Artists: Dove Allouche, Vincent Beaurin, Ulla von Brandenburg, Laurent Grasso, Véronique Joumard, Guillaume Leblon, Gyan Panchal, Pierre Vadi

Curatorship: Claire Le Restif

Although impossible to reduce to any univocal reading, the works collected in the exhibition Roses of Jericho suggest to me the notion of origin : the primal nature of a form of the past that persists, survives the present and crosses the centuries towards the future. Some of the works can be perceived as archaic (Dove Allouche and Gyan Panchal), others as primitive (Vincent Beaurin and Guillaume Leblon) or charged with magic, artifice and mistery (Laurent Grasso, Véronique Joumard, Pierre Vadi and Ulla von Brandenburg).
These objects of mysterious cults, usages or contemplation, play with the contrast between rough and refined, natural and artificial, smooth and edged in both their mode of production as in their forms, which often reveal several technical stratifications. Amongst the materials chosen by the artists, one can find polystyrene (derived from petroleum), flint, soft resin (also a fossil), thermosensitive paint, minerals, weaving and carbon prints.

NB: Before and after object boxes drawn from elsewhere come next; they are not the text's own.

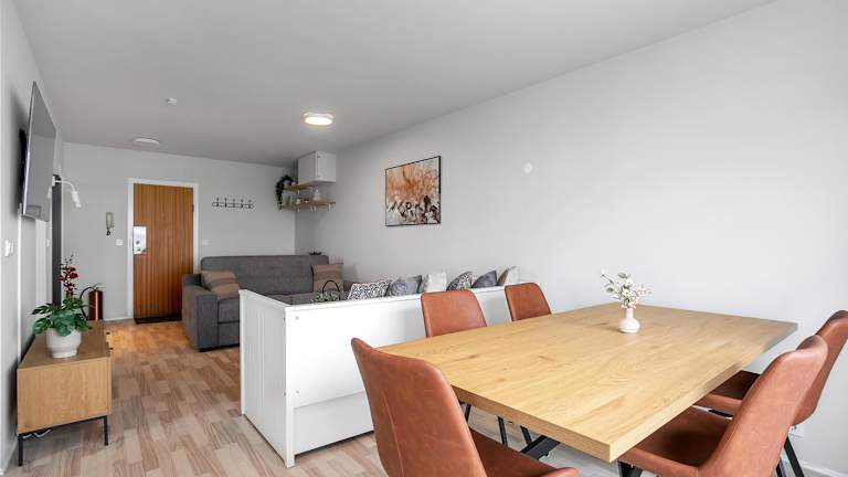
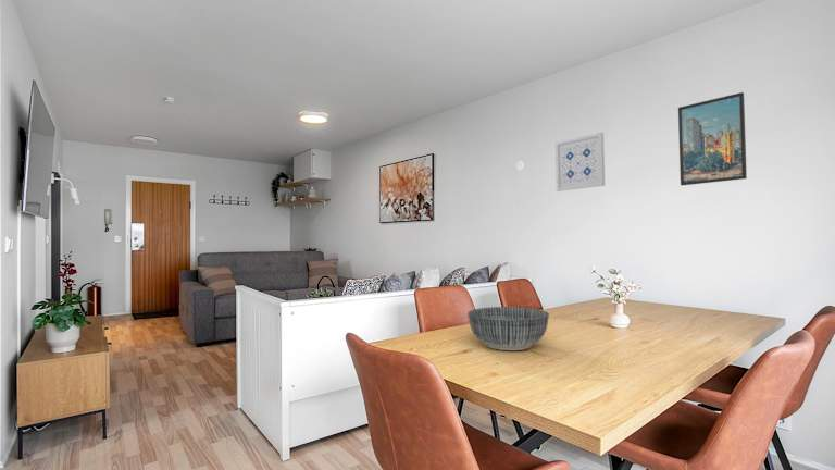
+ wall art [554,132,606,193]
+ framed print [677,91,748,186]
+ bowl [466,306,550,351]
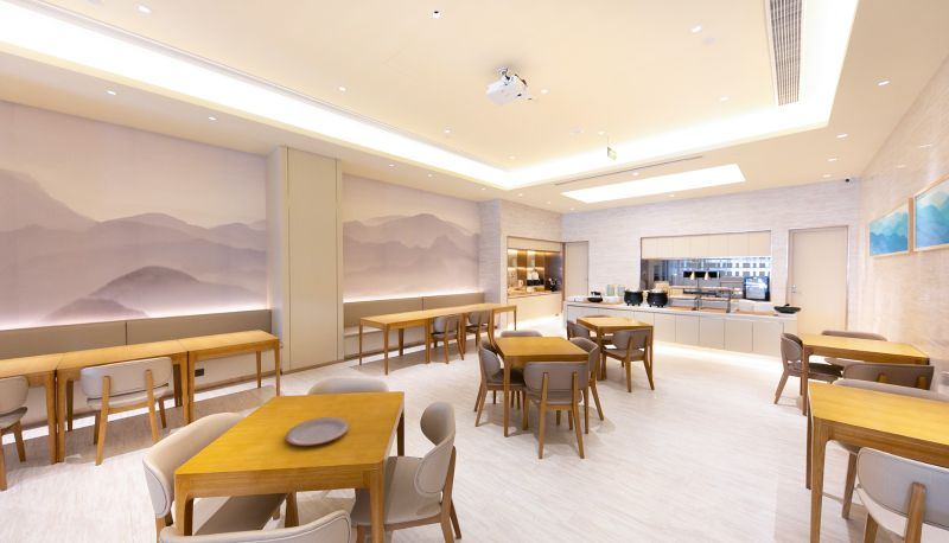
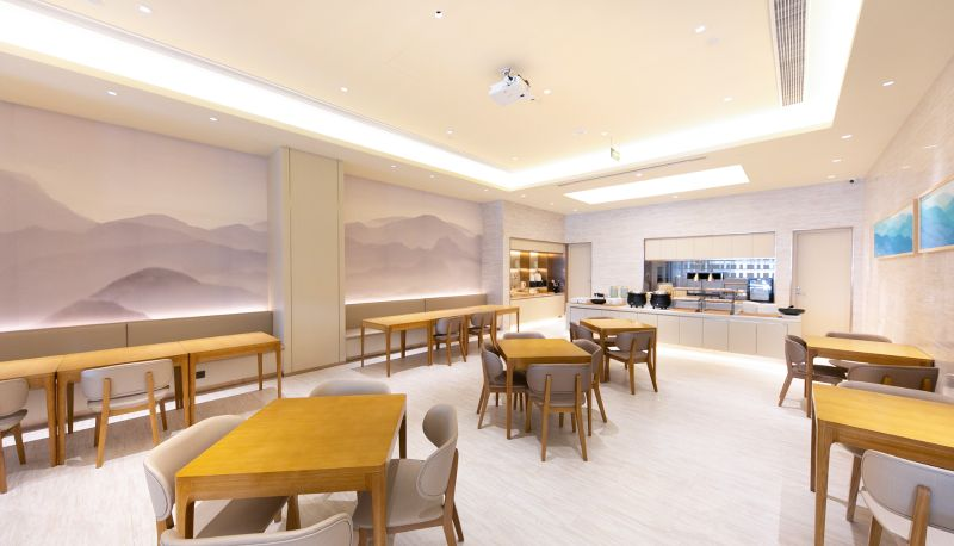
- plate [285,416,350,447]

In these works, the relationship to history is hard to define: neither backward-looking nor futuristic, they rather incarnate the mutation of objects whose identity is both hybrid and transitory. They evoke a persisting and circular notion of time. This is why I entitled the exhibition with the name of that extraordinary « fossil » plant, an archaic species existing since the dinosaurs’ age and designed to survive the harsh conditions of desertic environments. In periods of drought, it looses most of its water and shrivels up as if it were dead. But as the first rain fills the plant with water, it grows green again and comes back to life. A Middle-Eastern plant, the rose of Jericho was called after the city that constantly rises from its own ashes.